Liebe Freunde,
den folgenden Brief musste ich mir mehrere Minuten bei einem Händler anschauen, um an seine Existenz glauben zu können. Er ist unzweifelhaft in allen Teilen echt und war Teil einer alten Transitsammlung.
Nun zu den Fakten, so ich sie bestimmen kann.
Geschrieben wurde der nur 5g leichte Brief (in allen Postgebieten folglich einfachen Gewichts) im Königreich Italien, genauer gesagt in Turin am 16.1.1868. Der Absender war die Fa. J. A. Lachaise et Ferrero, wobei der letztere Name auch heute noch nicht völlig unbekannt sein dürfte bei denen, die weniger auf Kalorien, sondern eher auf leckere Schokolade bedacht sind.

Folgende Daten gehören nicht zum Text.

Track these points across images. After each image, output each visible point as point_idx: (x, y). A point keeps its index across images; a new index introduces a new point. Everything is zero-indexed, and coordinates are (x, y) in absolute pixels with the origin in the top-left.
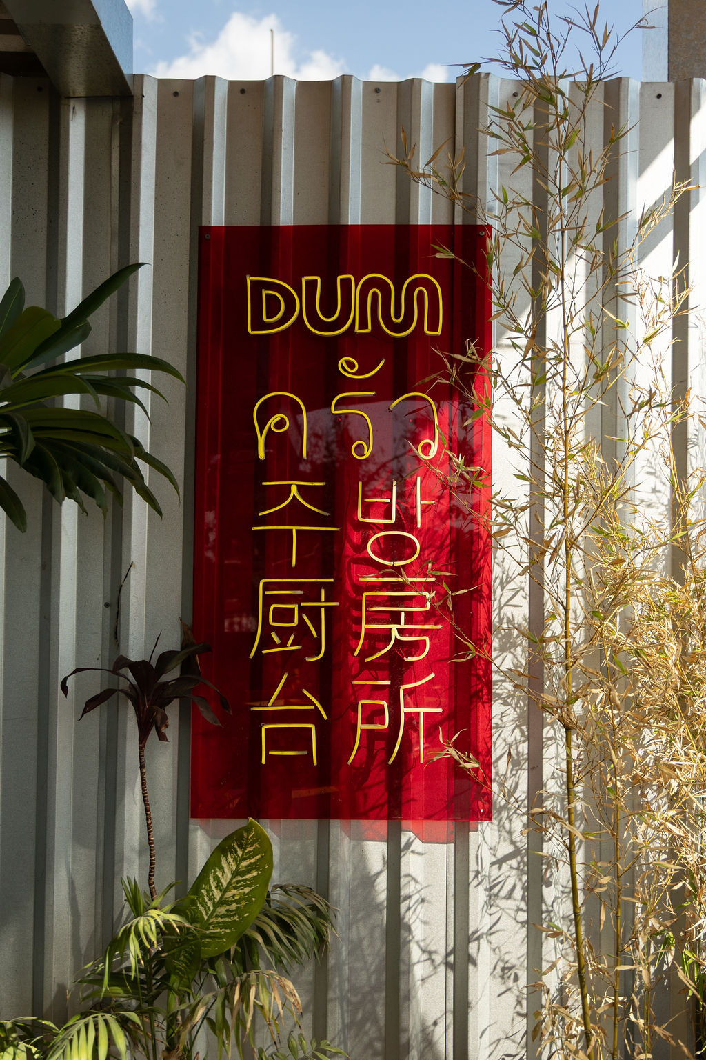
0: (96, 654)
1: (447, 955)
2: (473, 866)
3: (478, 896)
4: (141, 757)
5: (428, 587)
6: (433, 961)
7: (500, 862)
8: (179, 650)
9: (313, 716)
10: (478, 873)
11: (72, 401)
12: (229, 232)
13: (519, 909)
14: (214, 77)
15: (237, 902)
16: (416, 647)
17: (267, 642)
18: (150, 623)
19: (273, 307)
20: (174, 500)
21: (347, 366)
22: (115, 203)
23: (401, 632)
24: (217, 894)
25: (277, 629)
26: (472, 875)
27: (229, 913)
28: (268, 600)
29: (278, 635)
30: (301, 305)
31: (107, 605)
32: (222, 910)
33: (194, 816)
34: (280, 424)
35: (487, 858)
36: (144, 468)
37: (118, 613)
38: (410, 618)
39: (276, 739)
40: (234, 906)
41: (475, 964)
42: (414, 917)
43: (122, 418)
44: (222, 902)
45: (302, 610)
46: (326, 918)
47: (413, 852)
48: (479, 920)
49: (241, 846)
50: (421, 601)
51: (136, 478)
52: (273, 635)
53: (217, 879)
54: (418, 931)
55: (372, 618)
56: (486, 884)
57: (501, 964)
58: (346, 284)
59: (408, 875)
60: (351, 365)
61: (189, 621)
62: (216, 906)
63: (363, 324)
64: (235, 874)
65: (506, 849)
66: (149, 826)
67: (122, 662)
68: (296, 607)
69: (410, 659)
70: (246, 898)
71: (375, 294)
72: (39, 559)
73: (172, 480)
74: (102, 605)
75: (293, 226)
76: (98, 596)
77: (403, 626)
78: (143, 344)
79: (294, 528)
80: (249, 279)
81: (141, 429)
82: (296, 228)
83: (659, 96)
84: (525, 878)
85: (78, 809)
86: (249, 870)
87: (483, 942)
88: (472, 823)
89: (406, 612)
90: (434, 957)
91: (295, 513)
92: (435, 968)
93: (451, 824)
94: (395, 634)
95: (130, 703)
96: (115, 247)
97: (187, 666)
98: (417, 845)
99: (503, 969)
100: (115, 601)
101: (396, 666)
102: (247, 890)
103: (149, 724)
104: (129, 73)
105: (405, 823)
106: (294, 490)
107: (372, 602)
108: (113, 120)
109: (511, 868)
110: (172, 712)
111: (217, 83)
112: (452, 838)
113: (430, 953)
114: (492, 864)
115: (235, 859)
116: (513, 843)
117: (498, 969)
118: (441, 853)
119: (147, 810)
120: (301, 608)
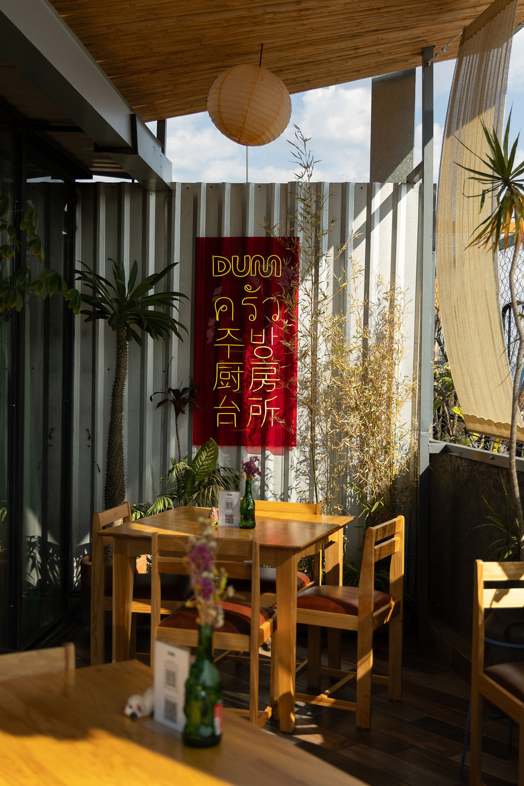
0: (160, 388)
1: (281, 495)
2: (290, 464)
3: (292, 474)
4: (176, 422)
5: (274, 366)
6: (276, 497)
7: (301, 463)
8: (189, 387)
9: (235, 410)
10: (292, 466)
11: (151, 308)
12: (207, 240)
13: (307, 479)
14: (201, 183)
15: (207, 465)
16: (271, 387)
17: (219, 385)
18: (179, 378)
19: (222, 266)
20: (187, 337)
21: (247, 288)
22: (166, 228)
23: (266, 381)
24: (201, 463)
25: (223, 380)
26: (290, 467)
27: (204, 469)
28: (220, 370)
29: (223, 382)
30: (231, 266)
31: (164, 372)
32: (202, 468)
33: (194, 444)
34: (224, 308)
35: (296, 461)
36: (177, 326)
37: (168, 375)
38: (269, 377)
39: (222, 418)
40: (206, 466)
41: (290, 498)
42: (269, 482)
43: (169, 312)
44: (202, 465)
45: (231, 374)
46: (239, 479)
47: (269, 460)
48: (292, 482)
49: (208, 448)
50: (272, 371)
51: (175, 330)
52: (221, 382)
53: (200, 458)
54: (271, 487)
55: (256, 377)
56: (295, 469)
57: (300, 498)
58: (247, 258)
59: (268, 468)
60: (249, 288)
61: (192, 377)
62: (200, 467)
63: (253, 273)
64: (206, 457)
65: (302, 458)
66: (179, 445)
67: (170, 390)
68: (229, 373)
69: (269, 391)
70: (210, 464)
71: (257, 262)
72: (140, 355)
73: (186, 331)
74: (162, 371)
75: (205, 238)
76: (161, 368)
77: (266, 379)
78: (176, 288)
79: (229, 345)
80: (213, 257)
81: (175, 315)
82: (206, 238)
83: (362, 188)
84: (309, 468)
85: (154, 442)
86: (210, 456)
87: (294, 490)
88: (290, 448)
89: (267, 375)
90: (277, 496)
91: (229, 340)
92: (277, 499)
93: (284, 448)
94: (263, 382)
95: (172, 404)
96: (166, 245)
97: (192, 392)
98: (272, 457)
99: (301, 499)
100: (167, 370)
101: (264, 394)
102: (210, 461)
103: (179, 411)
104: (169, 182)
105: (267, 448)
106: (229, 331)
107: (255, 371)
108: (165, 198)
109: (304, 465)
110: (187, 409)
111: (202, 185)
112: (284, 453)
113: (275, 495)
114: (297, 463)
115: (206, 452)
116: (305, 456)
117: (299, 499)
118: (280, 458)
119: (178, 439)
120: (231, 373)
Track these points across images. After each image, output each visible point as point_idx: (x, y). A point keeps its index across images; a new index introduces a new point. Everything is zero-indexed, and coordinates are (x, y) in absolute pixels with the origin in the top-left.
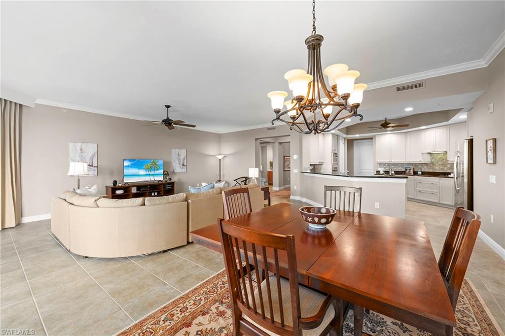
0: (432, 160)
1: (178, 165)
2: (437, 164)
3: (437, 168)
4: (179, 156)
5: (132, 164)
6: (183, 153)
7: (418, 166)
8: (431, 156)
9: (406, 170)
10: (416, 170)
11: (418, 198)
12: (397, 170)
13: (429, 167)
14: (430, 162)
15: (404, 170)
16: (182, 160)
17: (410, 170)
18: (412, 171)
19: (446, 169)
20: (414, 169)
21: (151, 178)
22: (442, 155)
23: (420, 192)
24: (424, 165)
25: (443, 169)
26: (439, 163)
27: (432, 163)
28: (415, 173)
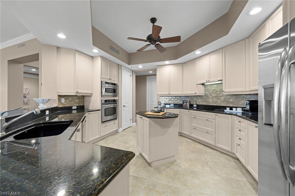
0: (206, 93)
2: (210, 97)
3: (211, 101)
7: (193, 99)
8: (205, 87)
9: (184, 103)
10: (192, 103)
11: (193, 135)
12: (176, 103)
13: (203, 100)
14: (204, 95)
15: (181, 103)
17: (187, 103)
18: (188, 104)
19: (219, 102)
20: (190, 102)
22: (216, 86)
23: (195, 128)
24: (198, 97)
25: (217, 102)
26: (213, 95)
27: (206, 95)
28: (191, 106)
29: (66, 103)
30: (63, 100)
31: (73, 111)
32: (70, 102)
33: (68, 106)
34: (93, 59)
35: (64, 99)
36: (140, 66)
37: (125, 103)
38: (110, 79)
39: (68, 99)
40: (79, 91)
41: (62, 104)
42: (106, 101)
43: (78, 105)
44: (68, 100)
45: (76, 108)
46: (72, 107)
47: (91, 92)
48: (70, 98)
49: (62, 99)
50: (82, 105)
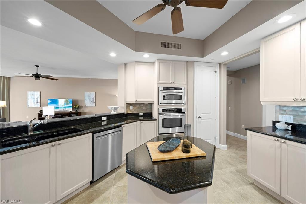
1: (89, 102)
4: (89, 96)
5: (52, 102)
6: (93, 94)
16: (91, 99)
21: (64, 109)
29: (134, 110)
30: (131, 108)
31: (140, 117)
32: (137, 110)
33: (136, 112)
34: (154, 64)
35: (132, 106)
36: (225, 53)
37: (202, 113)
38: (172, 83)
39: (136, 106)
40: (138, 100)
41: (131, 111)
42: (163, 110)
43: (145, 112)
44: (136, 108)
45: (143, 115)
46: (139, 114)
47: (152, 99)
48: (138, 106)
49: (130, 106)
50: (149, 112)
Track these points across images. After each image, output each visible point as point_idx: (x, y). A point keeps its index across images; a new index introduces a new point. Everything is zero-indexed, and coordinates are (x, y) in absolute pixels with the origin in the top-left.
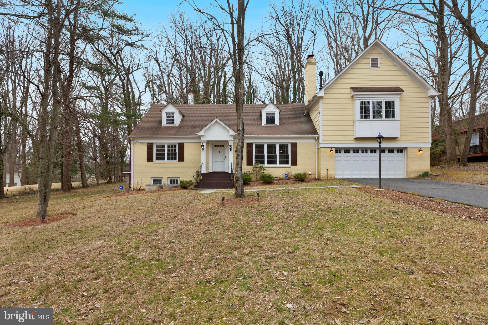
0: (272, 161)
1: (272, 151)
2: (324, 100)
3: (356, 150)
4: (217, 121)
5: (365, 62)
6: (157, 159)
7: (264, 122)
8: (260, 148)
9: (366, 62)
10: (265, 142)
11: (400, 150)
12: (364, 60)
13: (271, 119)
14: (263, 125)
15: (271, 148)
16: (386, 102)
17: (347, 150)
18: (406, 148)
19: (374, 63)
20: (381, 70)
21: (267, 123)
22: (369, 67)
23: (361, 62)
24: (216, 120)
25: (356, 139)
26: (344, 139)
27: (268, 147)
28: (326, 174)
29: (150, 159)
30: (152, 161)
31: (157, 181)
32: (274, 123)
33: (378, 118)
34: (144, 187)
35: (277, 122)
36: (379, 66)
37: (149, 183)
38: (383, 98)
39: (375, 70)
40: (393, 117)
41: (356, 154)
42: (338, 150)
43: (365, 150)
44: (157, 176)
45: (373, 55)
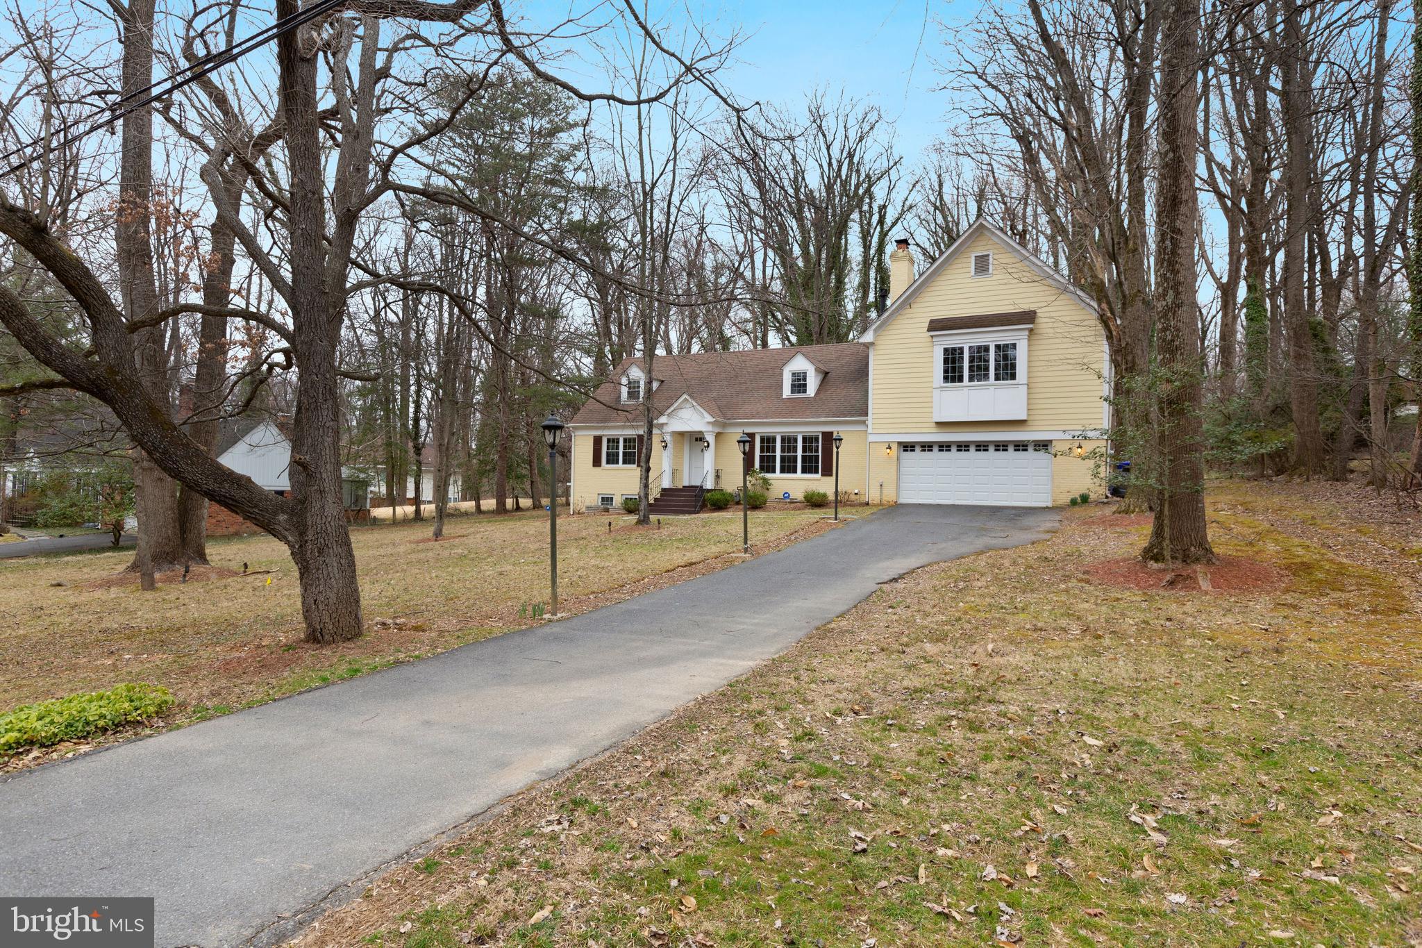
0: (789, 466)
1: (789, 448)
2: (877, 348)
3: (945, 447)
4: (686, 399)
5: (960, 266)
6: (608, 462)
7: (787, 392)
8: (768, 442)
9: (964, 265)
10: (778, 431)
11: (1043, 446)
12: (960, 261)
13: (799, 384)
14: (784, 397)
15: (789, 441)
16: (998, 347)
17: (927, 447)
18: (1051, 441)
19: (982, 265)
20: (994, 278)
21: (793, 392)
22: (968, 275)
23: (954, 266)
24: (685, 396)
25: (939, 424)
26: (914, 425)
27: (783, 439)
28: (878, 495)
29: (597, 462)
30: (600, 466)
31: (607, 500)
32: (805, 391)
33: (979, 380)
34: (584, 510)
35: (811, 390)
36: (990, 271)
37: (593, 504)
38: (991, 338)
39: (983, 280)
40: (1013, 376)
41: (945, 454)
42: (908, 447)
43: (963, 447)
44: (607, 491)
45: (979, 248)
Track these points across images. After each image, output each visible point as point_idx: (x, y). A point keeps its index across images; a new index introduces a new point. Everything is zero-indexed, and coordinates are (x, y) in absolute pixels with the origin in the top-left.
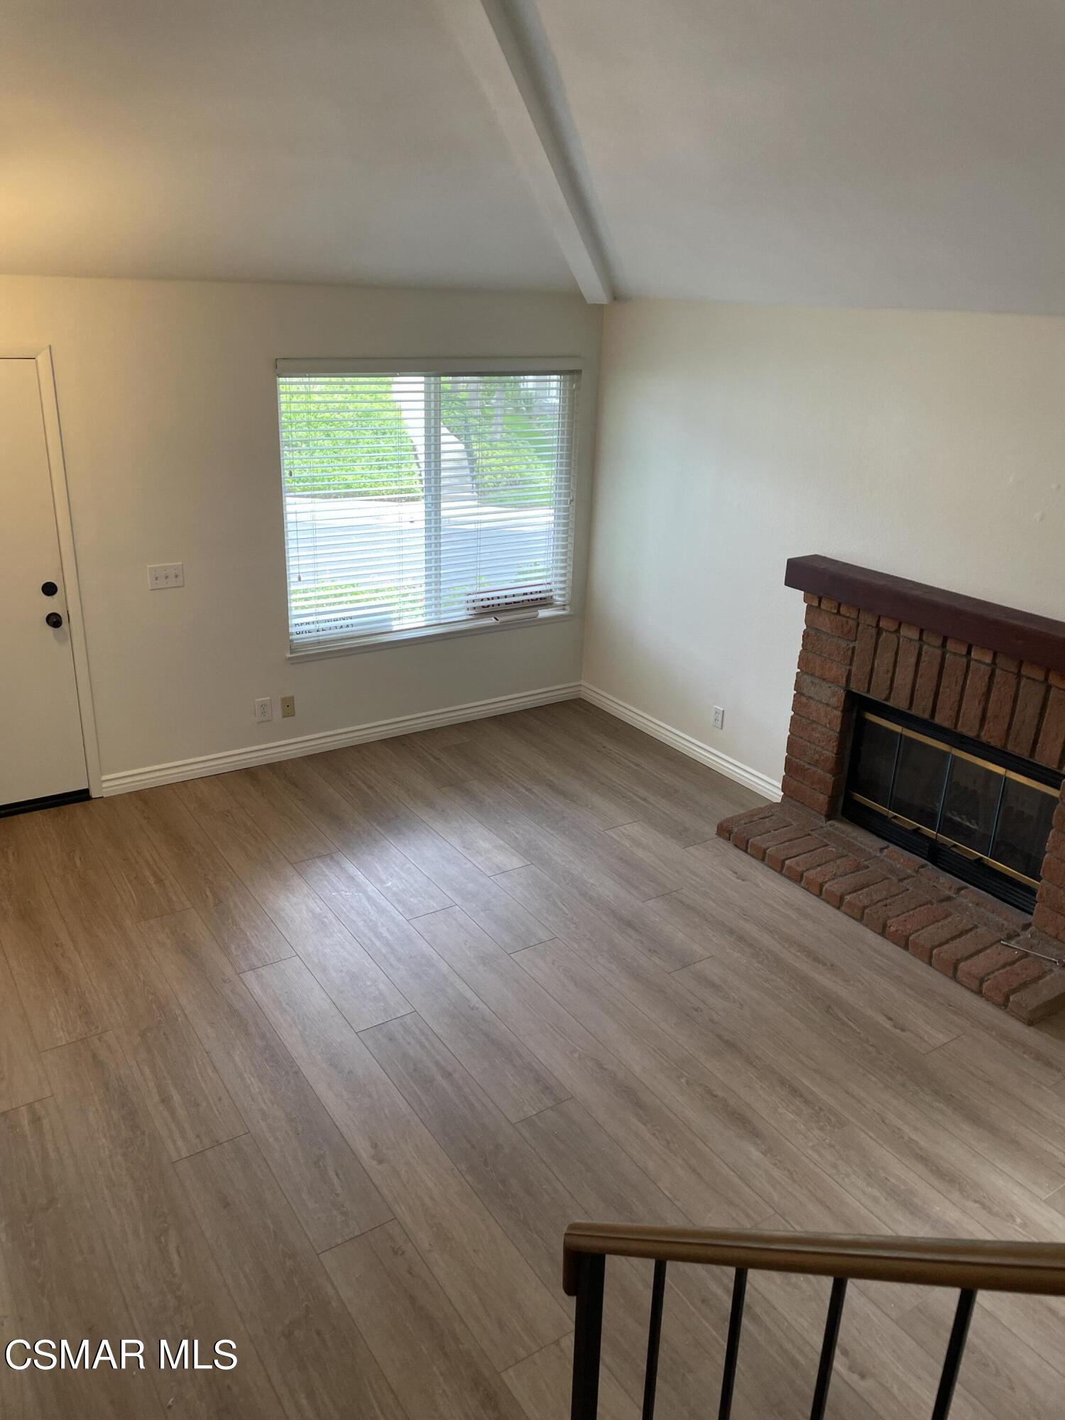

Empfänger war die Firma des Herrn Louis Lang et fils (= und Söhne) in Schlettstadt (heute: Selestat) im Elsass, zwischen Strasbourg und Colmar gelegen. Der Absender gab mit Bas Rhin = Niederrhein das Departement in Frankreich an und Bas Rhin war damals wie heute mit der Nr. 67 versehen.
Er frankierte artig 40 + 20 Centesimi = 60 Centesimi, wobei ich nicht weiß, ob dies die Standardrate für einen einfachen Frankobrief zwischen dem Kgr. Italien und dem französischen Kaiserreich war.
Jedenfalls stempels die Aufgabepost in Turin (Torino) P.D. und war dieser Ansicht.
Folgende Stempel - alle siegelseitig - scheinen aber Zeugnis davon abzulegen, dass etwas schief gelaufen sein könnte, denn eigentlich hätte es einen direkten Postaustausch zwischen Italien und Frankreich geben sollen, der aus unerfindlichen Gründen nicht stattfand:
Ital. Bahnpoststempel ...ATANTE N. 2 vom ??.1.1868
K. Württ. Bahn-Post Zug 10 - 19.1.1868
K. Württ. Bahn-Post Zug 3 - 19.1.1868
Heidelberg - Basel Zug 19 - 19.1.1868
Heidelberg - Basel Zug 14 - 19.1.1868
Olten - Schaffhausen Bahnpost ??
Innsbruck 21.1.1868
Französischer Nummernstempel 2398 (?) vom 22.1.1868 - welcher Ort war das?
Selestat 23.1.1868.
Dazu ein großer "F" - Stempel, den ich noch nie gesehen habe und in meiner Literatur auch nicht finden kann.
Jetzt zu den Taxen: In blau scheint zuerst ein Weiterfranko von 9x gestanden zu haben, welches man strich und eine NULL - Paraphe anzeigte, dass nichts den deutschen Posten zu vergüten war. Die rote 9, in korrekter Farbe des Weiterfrankos, scheint auch obsolet gewesen zu sein.
Der rötliche Fleck unterhalb der roten 40 Centesimi Marke stammt von einem Einklebefalz, mit dem der Brief weiland in ein Album geklebt worden war (gut, dass es dieser "Technik" heute nicht mehr bedarf).
Für jedwede weiterführenden Interpretationen oder Lesehilfen bedanke ich mich schon jetzt ganz herzlich.